▸ DIRECTIONS
Extract the lines below word for word, starting with the line that contains "family: Fucaceae" and continuing through the line that contains "scientific name: Ulaluma valva", both included.

▸ Entries drawn from a collection
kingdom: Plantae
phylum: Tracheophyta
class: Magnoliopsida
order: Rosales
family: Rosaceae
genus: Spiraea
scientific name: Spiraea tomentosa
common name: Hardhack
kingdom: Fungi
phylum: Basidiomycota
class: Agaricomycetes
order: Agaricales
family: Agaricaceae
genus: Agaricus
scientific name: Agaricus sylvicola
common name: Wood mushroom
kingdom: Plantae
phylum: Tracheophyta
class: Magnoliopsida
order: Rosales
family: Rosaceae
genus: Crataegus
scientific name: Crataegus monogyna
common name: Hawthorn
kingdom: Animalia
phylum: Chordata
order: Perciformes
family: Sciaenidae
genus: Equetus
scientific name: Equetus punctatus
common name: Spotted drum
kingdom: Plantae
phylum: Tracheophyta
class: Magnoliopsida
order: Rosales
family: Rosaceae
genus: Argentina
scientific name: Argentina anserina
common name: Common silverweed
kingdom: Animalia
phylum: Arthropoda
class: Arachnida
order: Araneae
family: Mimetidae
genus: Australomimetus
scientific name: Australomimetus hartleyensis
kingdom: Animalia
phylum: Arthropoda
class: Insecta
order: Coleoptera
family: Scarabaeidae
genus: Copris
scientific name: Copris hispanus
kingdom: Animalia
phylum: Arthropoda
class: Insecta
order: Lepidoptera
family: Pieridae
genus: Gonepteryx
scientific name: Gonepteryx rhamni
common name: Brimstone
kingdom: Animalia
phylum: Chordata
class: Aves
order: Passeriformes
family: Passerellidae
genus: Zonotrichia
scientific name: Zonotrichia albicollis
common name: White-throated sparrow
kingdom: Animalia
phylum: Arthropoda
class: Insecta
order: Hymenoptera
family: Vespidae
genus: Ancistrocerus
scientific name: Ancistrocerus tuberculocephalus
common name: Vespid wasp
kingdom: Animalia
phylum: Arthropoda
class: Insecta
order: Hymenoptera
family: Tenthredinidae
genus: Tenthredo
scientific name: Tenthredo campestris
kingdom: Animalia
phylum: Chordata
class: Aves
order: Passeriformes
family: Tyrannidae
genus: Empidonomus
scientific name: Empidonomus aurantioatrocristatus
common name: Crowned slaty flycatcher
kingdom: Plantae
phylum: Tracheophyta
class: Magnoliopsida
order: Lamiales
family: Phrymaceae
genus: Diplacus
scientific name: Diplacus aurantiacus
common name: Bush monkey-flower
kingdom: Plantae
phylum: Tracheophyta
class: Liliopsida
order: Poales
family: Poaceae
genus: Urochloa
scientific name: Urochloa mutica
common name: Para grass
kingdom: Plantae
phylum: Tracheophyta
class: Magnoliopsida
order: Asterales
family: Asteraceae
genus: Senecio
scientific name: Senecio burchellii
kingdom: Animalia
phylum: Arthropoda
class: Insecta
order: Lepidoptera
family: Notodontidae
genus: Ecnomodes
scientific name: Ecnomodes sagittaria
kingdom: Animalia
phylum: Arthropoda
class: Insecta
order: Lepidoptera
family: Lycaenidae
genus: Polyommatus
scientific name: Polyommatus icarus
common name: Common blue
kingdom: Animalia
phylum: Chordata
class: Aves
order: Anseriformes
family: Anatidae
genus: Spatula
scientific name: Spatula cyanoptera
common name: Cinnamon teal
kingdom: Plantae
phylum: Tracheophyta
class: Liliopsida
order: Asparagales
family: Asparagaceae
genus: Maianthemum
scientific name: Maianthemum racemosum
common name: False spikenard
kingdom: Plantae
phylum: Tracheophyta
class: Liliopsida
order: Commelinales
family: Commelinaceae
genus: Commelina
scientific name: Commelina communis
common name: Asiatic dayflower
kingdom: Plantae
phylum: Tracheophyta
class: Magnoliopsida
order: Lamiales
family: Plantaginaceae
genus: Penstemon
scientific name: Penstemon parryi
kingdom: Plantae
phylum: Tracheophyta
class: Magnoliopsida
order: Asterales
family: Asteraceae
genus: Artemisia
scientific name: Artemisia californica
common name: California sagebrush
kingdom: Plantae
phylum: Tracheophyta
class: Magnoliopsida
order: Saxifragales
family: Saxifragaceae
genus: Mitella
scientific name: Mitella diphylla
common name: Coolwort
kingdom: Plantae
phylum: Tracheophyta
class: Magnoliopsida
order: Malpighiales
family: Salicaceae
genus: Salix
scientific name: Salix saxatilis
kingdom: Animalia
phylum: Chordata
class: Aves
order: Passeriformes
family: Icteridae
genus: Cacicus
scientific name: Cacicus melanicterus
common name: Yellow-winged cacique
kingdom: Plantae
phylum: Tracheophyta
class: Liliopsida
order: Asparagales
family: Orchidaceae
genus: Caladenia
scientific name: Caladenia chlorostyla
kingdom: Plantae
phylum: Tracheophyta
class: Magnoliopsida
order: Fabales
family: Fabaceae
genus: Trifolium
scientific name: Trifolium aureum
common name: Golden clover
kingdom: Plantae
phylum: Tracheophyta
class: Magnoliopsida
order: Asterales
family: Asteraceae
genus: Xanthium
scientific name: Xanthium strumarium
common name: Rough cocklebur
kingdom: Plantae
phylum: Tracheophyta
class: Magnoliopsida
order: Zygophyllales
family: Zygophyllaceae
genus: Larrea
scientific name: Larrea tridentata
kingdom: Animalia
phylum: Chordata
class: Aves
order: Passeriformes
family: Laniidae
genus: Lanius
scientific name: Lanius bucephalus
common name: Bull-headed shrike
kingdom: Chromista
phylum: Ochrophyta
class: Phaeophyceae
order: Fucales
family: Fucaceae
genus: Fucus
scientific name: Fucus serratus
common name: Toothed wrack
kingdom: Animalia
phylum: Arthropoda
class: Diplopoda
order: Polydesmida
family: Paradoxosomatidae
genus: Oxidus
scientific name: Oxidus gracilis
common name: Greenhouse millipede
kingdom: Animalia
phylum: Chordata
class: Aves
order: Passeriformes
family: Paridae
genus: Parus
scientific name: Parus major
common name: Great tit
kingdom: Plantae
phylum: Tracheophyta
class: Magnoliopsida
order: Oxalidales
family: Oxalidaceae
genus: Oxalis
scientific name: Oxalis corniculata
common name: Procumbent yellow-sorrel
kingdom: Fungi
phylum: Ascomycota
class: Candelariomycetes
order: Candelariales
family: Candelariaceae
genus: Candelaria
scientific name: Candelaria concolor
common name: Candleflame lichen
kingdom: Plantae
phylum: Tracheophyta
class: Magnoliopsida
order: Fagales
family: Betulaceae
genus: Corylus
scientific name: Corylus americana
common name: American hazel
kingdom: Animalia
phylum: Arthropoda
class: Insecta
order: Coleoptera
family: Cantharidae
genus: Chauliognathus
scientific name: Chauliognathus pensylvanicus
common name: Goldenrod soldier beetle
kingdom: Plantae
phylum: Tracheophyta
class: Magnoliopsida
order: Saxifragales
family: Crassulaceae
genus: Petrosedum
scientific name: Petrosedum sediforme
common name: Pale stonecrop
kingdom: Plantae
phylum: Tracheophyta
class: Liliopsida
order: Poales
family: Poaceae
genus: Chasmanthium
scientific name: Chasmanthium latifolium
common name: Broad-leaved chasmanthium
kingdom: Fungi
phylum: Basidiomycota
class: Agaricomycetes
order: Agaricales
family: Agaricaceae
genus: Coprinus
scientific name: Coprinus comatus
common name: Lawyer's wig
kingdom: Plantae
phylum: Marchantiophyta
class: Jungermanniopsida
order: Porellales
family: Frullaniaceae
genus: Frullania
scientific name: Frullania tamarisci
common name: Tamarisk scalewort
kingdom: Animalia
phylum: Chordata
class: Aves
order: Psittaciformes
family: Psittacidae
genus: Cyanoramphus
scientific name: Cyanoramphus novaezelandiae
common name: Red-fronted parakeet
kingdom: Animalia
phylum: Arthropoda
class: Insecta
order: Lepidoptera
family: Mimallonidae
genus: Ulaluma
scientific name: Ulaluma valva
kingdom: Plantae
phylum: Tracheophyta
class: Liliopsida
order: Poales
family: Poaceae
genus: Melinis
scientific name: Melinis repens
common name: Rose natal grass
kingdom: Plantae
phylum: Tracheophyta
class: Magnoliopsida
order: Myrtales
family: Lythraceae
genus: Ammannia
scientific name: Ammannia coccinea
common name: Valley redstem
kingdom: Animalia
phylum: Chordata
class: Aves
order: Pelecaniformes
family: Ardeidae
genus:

▸ EXPECTED OUTPUT
family: Fucaceae
genus: Fucus
scientific name: Fucus serratus
common name: Toothed wrack
kingdom: Animalia
phylum: Arthropoda
class: Diplopoda
order: Polydesmida
family: Paradoxosomatidae
genus: Oxidus
scientific name: Oxidus gracilis
common name: Greenhouse millipede
kingdom: Animalia
phylum: Chordata
class: Aves
order: Passeriformes
family: Paridae
genus: Parus
scientific name: Parus major
common name: Great tit
kingdom: Plantae
phylum: Tracheophyta
class: Magnoliopsida
order: Oxalidales
family: Oxalidaceae
genus: Oxalis
scientific name: Oxalis corniculata
common name: Procumbent yellow-sorrel
kingdom: Fungi
phylum: Ascomycota
class: Candelariomycetes
order: Candelariales
family: Candelariaceae
genus: Candelaria
scientific name: Candelaria concolor
common name: Candleflame lichen
kingdom: Plantae
phylum: Tracheophyta
class: Magnoliopsida
order: Fagales
family: Betulaceae
genus: Corylus
scientific name: Corylus americana
common name: American hazel
kingdom: Animalia
phylum: Arthropoda
class: Insecta
order: Coleoptera
family: Cantharidae
genus: Chauliognathus
scientific name: Chauliognathus pensylvanicus
common name: Goldenrod soldier beetle
kingdom: Plantae
phylum: Tracheophyta
class: Magnoliopsida
order: Saxifragales
family: Crassulaceae
genus: Petrosedum
scientific name: Petrosedum sediforme
common name: Pale stonecrop
kingdom: Plantae
phylum: Tracheophyta
class: Liliopsida
order: Poales
family: Poaceae
genus: Chasmanthium
scientific name: Chasmanthium latifolium
common name: Broad-leaved chasmanthium
kingdom: Fungi
phylum: Basidiomycota
class: Agaricomycetes
order: Agaricales
family: Agaricaceae
genus: Coprinus
scientific name: Coprinus comatus
common name: Lawyer's wig
kingdom: Plantae
phylum: Marchantiophyta
class: Jungermanniopsida
order: Porellales
family: Frullaniaceae
genus: Frullania
scientific name: Frullania tamarisci
common name: Tamarisk scalewort
kingdom: Animalia
phylum: Chordata
class: Aves
order: Psittaciformes
family: Psittacidae
genus: Cyanoramphus
scientific name: Cyanoramphus novaezelandiae
common name: Red-fronted parakeet
kingdom: Animalia
phylum: Arthropoda
class: Insecta
order: Lepidoptera
family: Mimallonidae
genus: Ulaluma
scientific name: Ulaluma valva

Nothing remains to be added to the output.